Report the lines of the material that carry the string "parameters".

START Entries shown

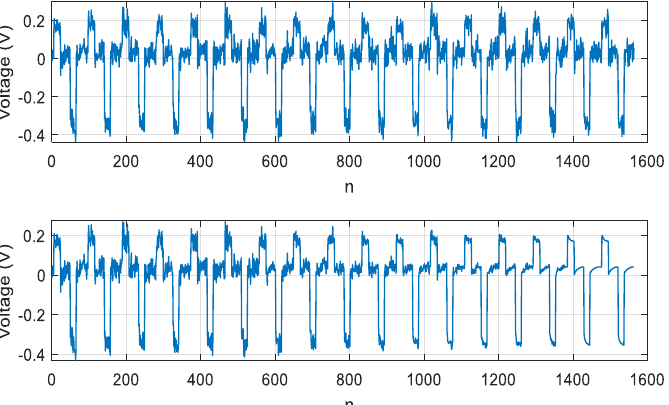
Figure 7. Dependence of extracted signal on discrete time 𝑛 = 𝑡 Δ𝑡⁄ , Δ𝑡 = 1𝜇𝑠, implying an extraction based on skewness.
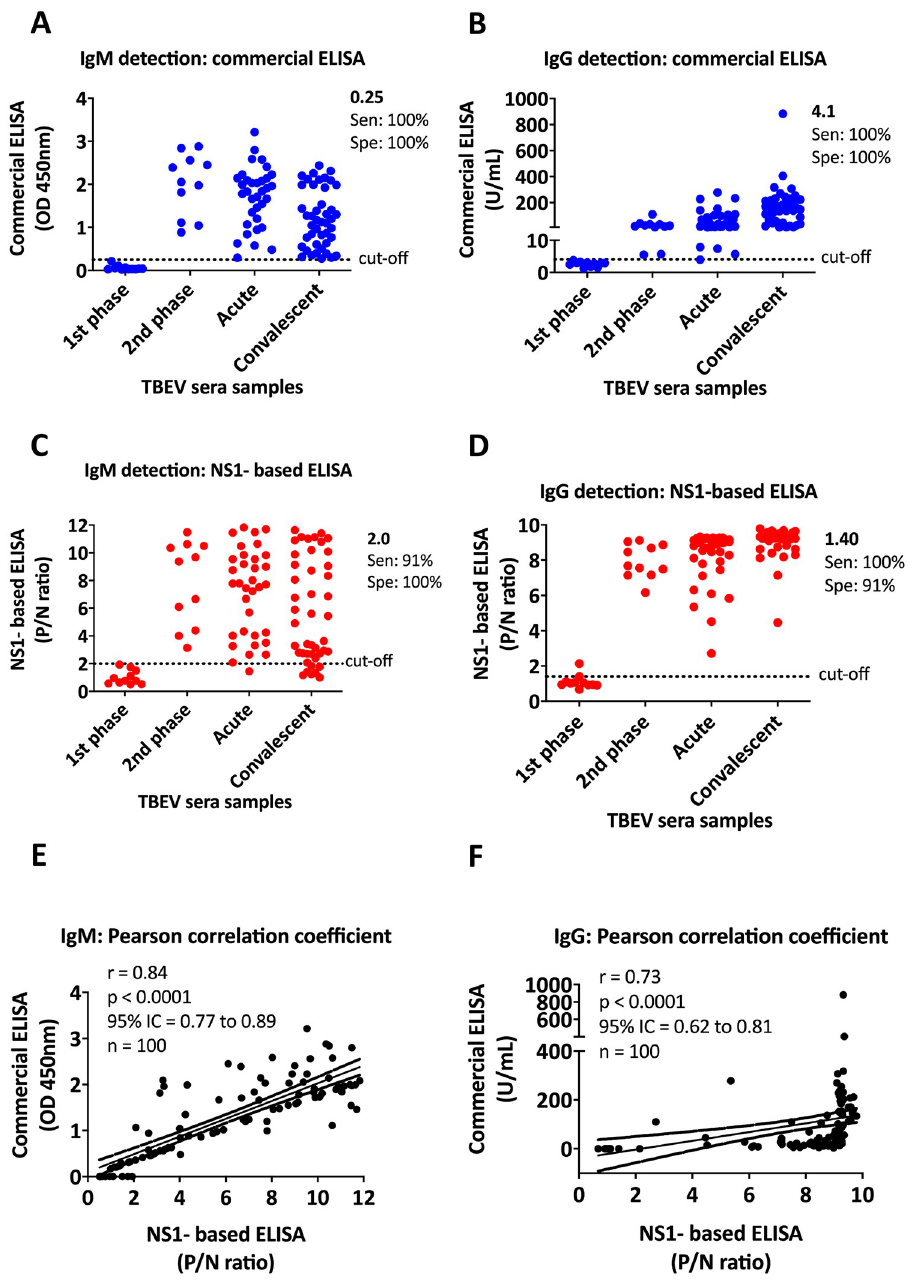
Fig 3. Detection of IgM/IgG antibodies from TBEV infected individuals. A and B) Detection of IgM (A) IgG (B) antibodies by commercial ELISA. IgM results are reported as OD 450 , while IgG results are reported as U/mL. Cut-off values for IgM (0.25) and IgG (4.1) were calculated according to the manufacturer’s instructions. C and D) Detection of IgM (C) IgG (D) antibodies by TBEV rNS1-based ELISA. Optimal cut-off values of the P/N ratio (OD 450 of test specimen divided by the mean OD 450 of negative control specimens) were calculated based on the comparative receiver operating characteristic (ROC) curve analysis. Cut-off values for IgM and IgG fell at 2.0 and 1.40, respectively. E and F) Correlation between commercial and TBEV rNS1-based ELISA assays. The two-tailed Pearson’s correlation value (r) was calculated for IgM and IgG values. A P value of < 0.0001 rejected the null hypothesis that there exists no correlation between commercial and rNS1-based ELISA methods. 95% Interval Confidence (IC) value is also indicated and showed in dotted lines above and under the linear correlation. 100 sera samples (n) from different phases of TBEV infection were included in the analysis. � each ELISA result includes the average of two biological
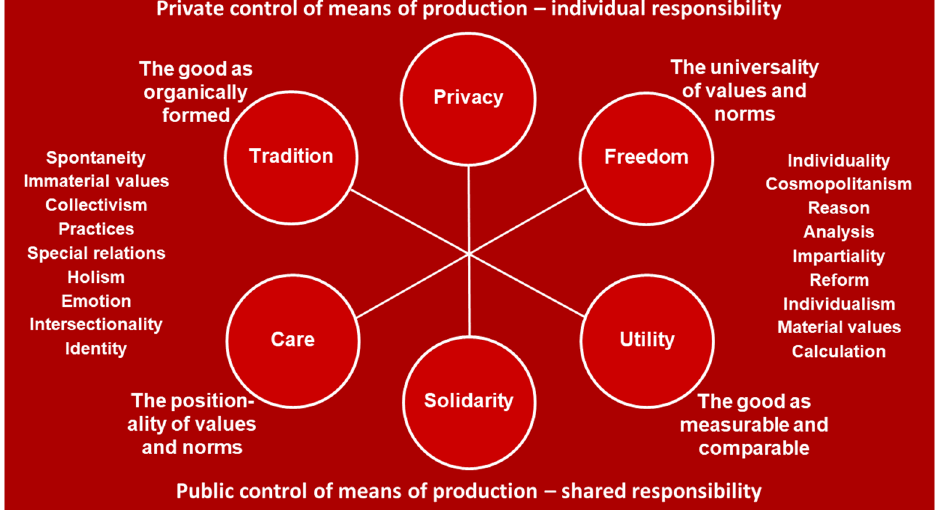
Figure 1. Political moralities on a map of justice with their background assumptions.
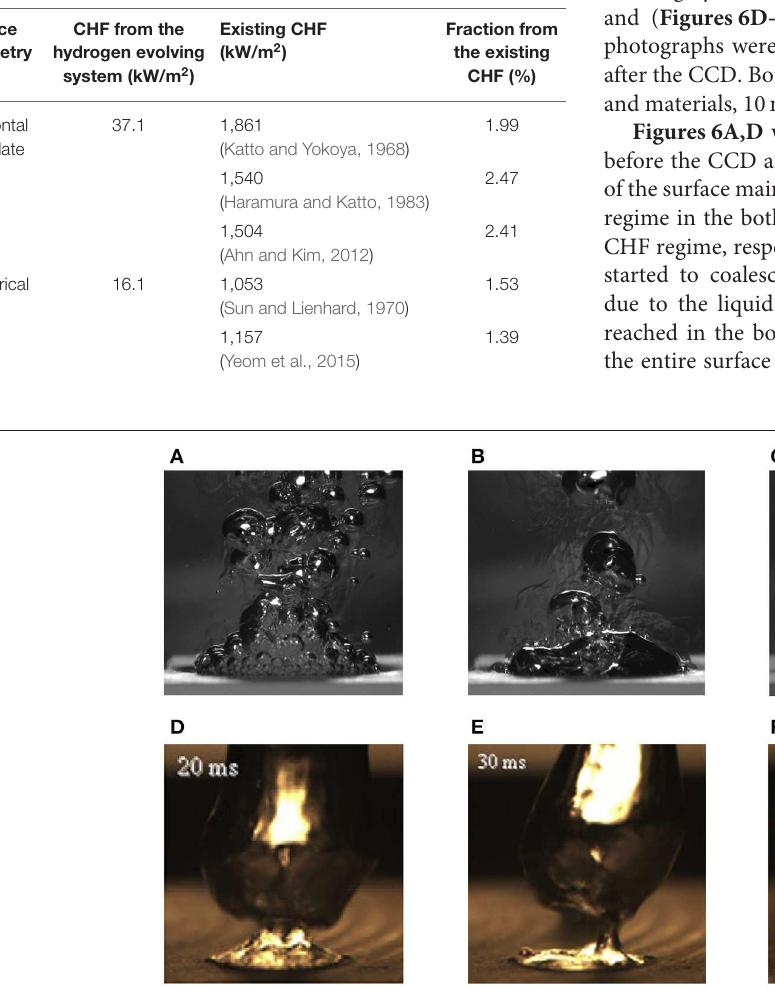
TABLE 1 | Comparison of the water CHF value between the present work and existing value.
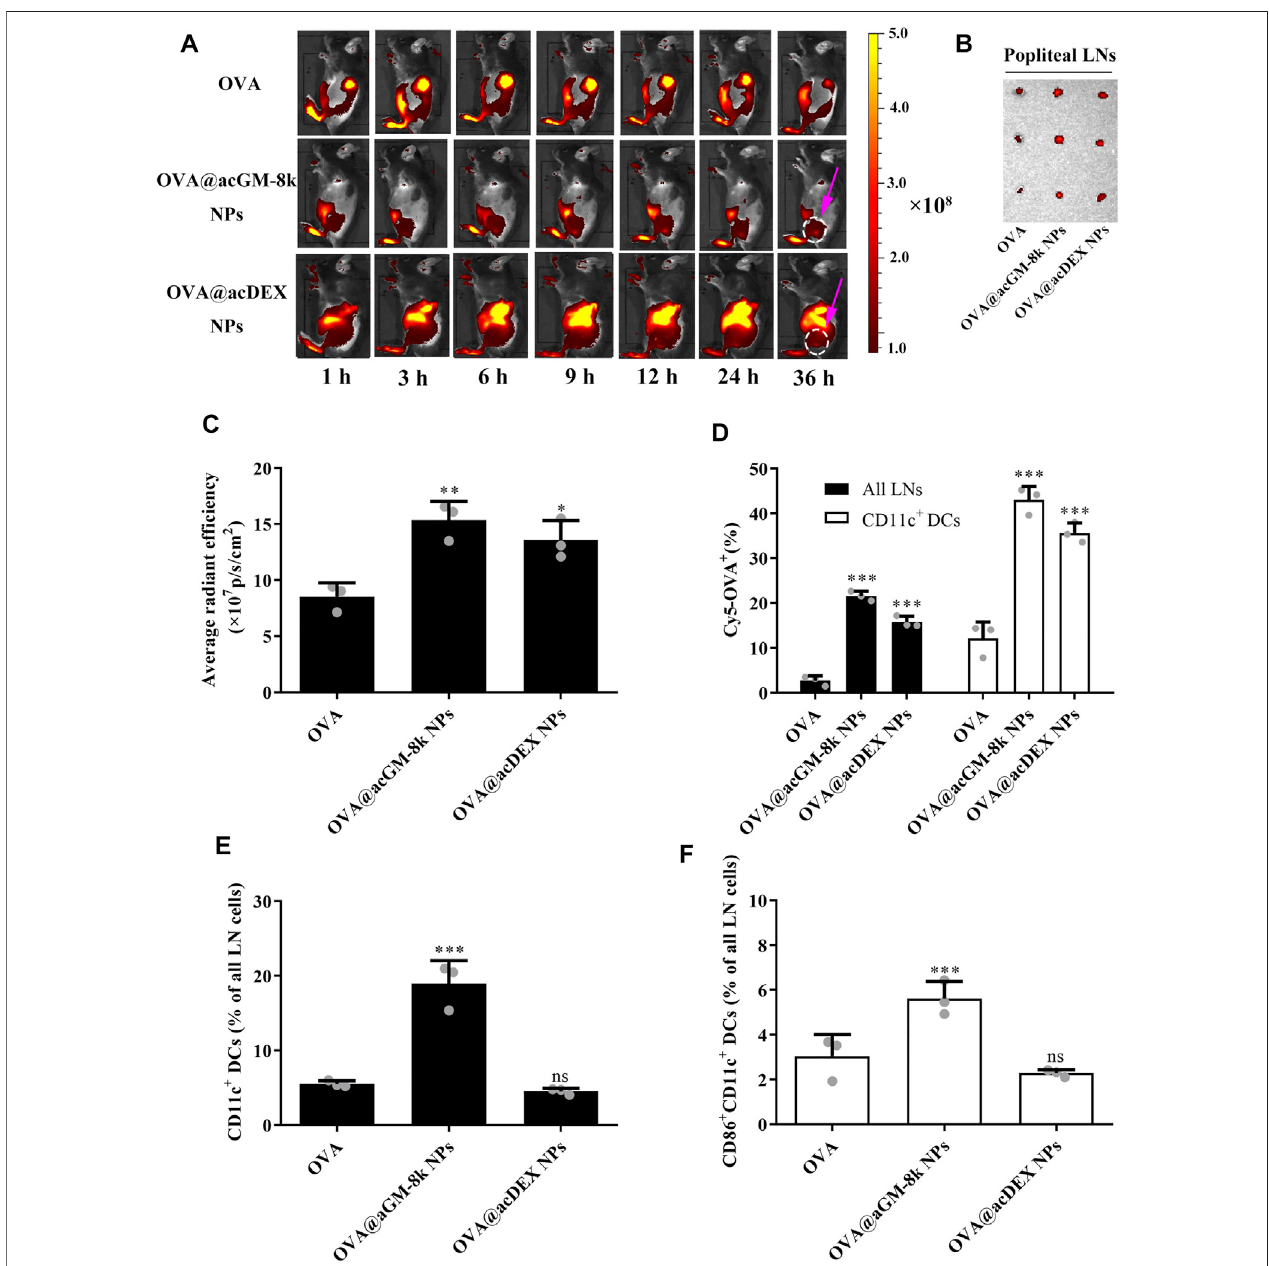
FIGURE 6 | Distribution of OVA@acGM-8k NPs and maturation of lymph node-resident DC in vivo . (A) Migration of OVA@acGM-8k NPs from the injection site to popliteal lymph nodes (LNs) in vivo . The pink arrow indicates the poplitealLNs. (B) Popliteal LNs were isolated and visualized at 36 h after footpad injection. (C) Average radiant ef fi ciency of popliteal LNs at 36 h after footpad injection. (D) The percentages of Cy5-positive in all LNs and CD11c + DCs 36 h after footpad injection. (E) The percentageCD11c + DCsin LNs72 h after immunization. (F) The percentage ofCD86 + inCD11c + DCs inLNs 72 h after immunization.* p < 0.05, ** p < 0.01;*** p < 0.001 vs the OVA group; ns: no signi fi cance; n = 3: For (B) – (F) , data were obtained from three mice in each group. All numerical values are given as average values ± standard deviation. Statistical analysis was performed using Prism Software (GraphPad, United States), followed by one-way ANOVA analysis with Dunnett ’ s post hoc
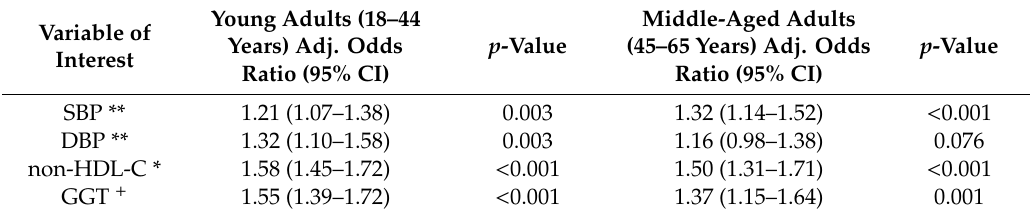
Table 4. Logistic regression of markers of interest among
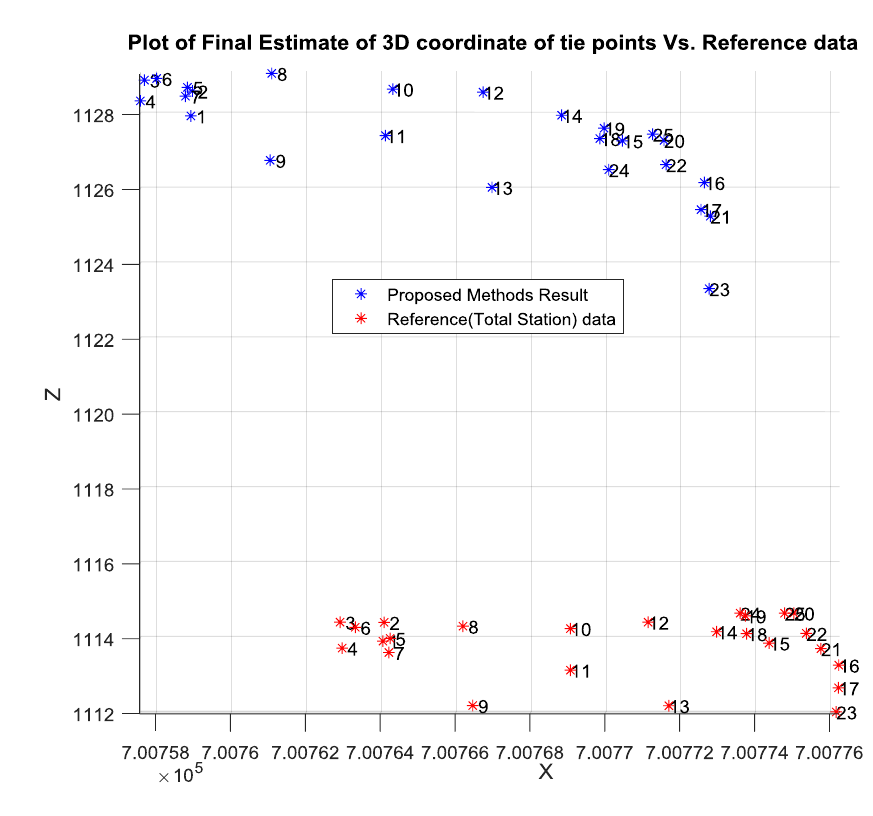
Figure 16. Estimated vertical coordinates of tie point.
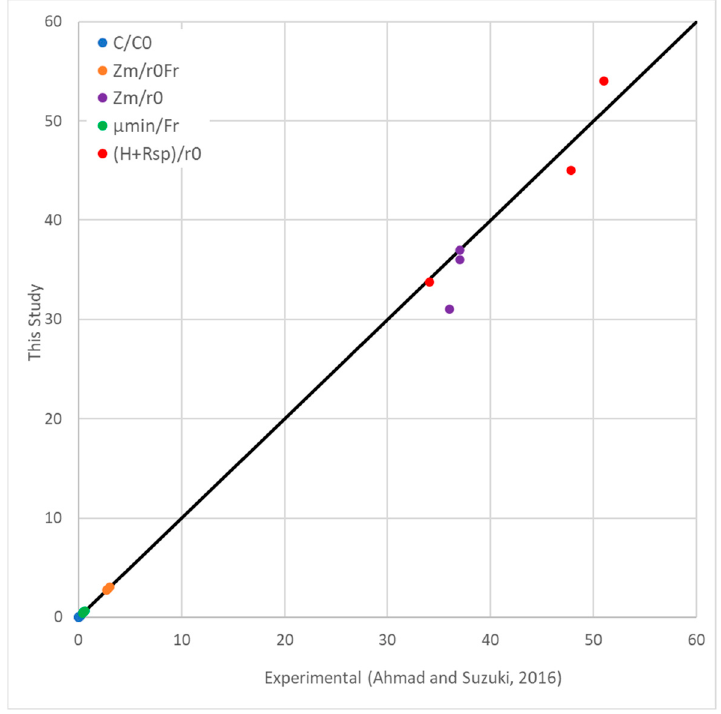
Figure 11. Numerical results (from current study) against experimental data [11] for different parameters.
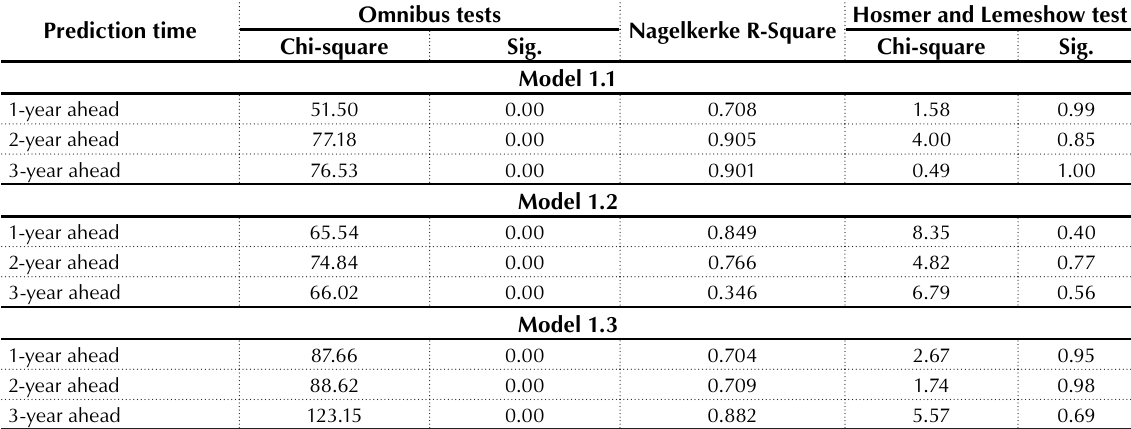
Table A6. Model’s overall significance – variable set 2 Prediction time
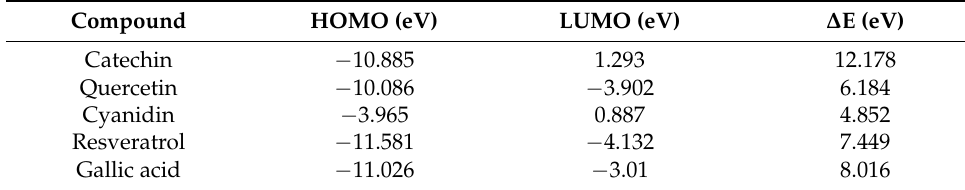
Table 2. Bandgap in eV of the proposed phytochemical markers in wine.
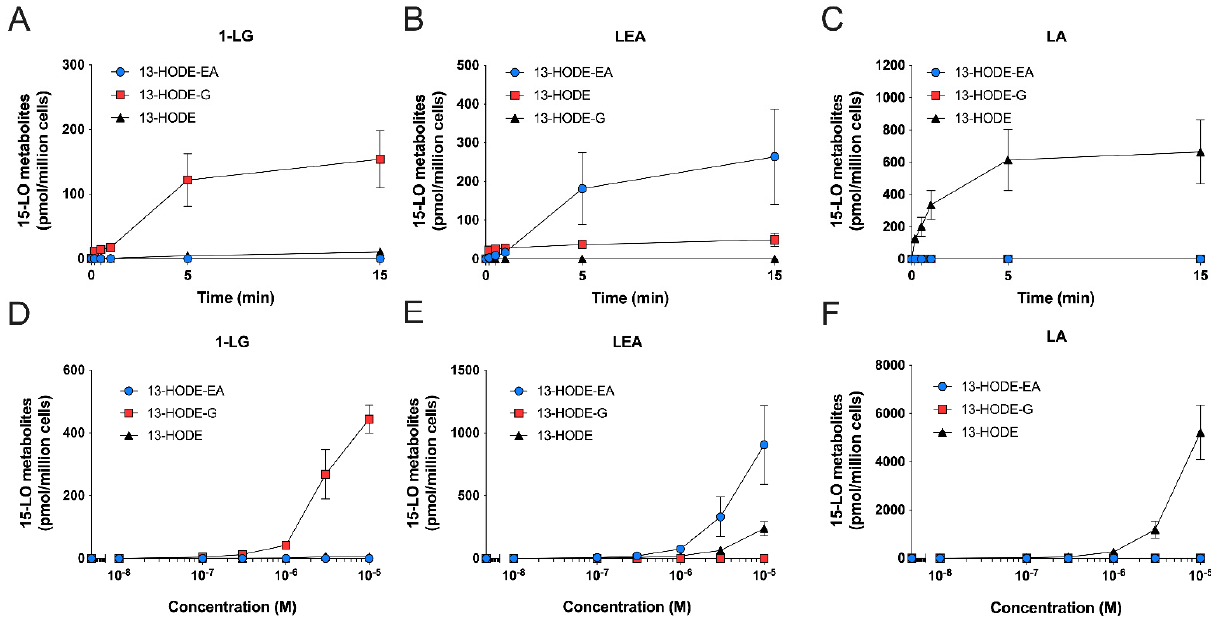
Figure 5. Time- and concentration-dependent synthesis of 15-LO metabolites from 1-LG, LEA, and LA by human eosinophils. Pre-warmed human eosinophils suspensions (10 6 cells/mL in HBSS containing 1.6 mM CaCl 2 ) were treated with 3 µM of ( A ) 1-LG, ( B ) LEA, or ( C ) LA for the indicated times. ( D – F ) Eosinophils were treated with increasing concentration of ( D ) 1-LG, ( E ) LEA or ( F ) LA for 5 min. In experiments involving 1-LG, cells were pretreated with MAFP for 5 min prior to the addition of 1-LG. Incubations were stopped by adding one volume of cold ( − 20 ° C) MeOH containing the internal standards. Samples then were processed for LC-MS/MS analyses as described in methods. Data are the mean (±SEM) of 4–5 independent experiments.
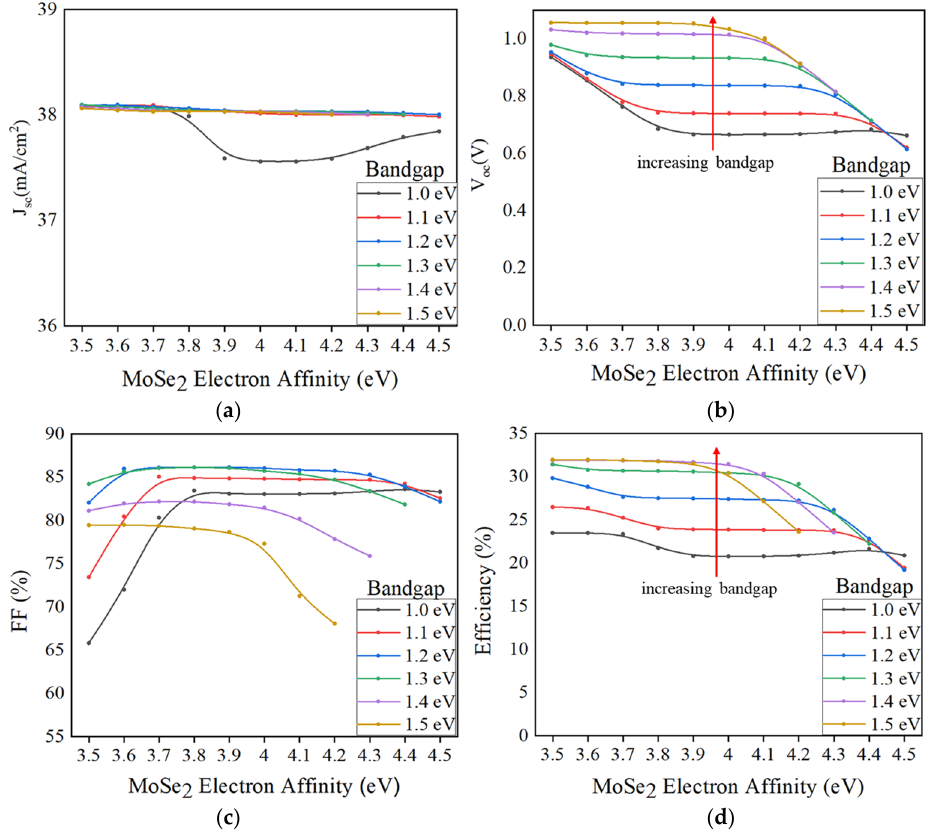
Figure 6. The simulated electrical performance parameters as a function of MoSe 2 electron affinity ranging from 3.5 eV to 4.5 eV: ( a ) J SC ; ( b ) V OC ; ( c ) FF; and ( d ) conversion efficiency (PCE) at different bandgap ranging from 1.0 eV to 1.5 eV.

END Entries shown

Response to the exercise
Figure 11. Numerical results (from current study) against experimental data [11] for different parameters.
Figure 6. The simulated electrical performance parameters as a function of MoSe 2 electron affinity ranging from 3.5 eV to 4.5 eV: ( a ) J SC ; ( b ) V OC ; ( c ) FF; and ( d ) conversion efficiency (PCE) at different bandgap ranging from 1.0 eV to 1.5 eV.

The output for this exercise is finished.